DAFTAR 4 NEGARA ASIA DENGAN BELANJA MILITER TERBESAR

Amerika Serikat (AS) selama ini terkenal sebagai pasar penghasil persenjataan dunia dan ditaksir bakal menjual hingga US$50 miliar pada tahun ini. Walaupun diketahui bisnis persenjataan dunia pada 2011 tidak akan sebaik setahun sebelumnya.

Sejumlah angkatan bersenjata di berbagai negara tahun lalu tercatat menghabiskan dana hingga US$1,63 triliun, atau naik tipis 1,3 persen dibandingkan tahun sebelumnya. Pengeluaran dana tersebut, termasuk untuk pembelian senjata, keperluan prajurit, serta dana untuk memelihara perlengkapan dan infrastruktur militer yang sudah dimiliki.

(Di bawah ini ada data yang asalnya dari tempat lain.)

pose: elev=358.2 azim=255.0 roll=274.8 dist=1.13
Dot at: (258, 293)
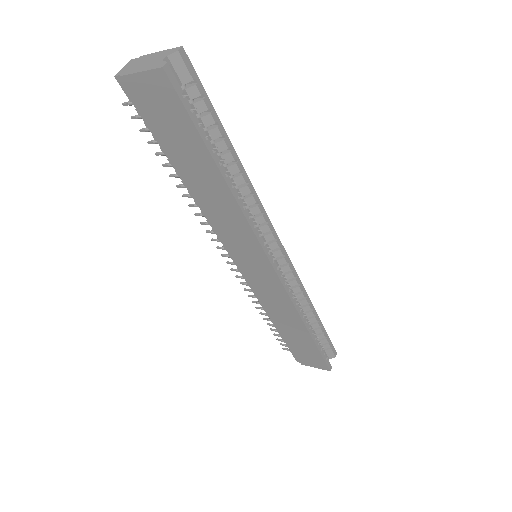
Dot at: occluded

Berdasarkan data Stockholm International Peace Research Institute seperti dikutip VIVAnews.com dari laman 247wallst.com, Sabtu, 16 April 2011, disebutkan bahwa banyak negara yang hingga kini belum menyerah untuk mengurangi anggaran pertahanan mereka. Bahkan, belanja militer di negara-negara Afrika dan Amerika Selatan justru meningkat hingga 6 persen.

Di antara 10 negara di dunia yang mengeluarkan anggaran besar selama 10 tahun terakhir, tercatat empat negara dari kawasan Asia masuk dalam daftar tersebut. Sementara itu, dari kawasan Eropa tercatat lima negara memiliki anggaran militer terbesar yaitu Italia, Jerman, Rusia, Prancis, dan Inggris.

Posisi pertama dalam daftar 10 negara yang mengalokasikan dana terbesar selama 2010 dipegang oleh Amerika Serikat yang mengeluarkan dana hingga US$698 miliar. Kenaikan anggaran militer tersebut meningkat 81,3 persen dibandingkan posisi pada 2001.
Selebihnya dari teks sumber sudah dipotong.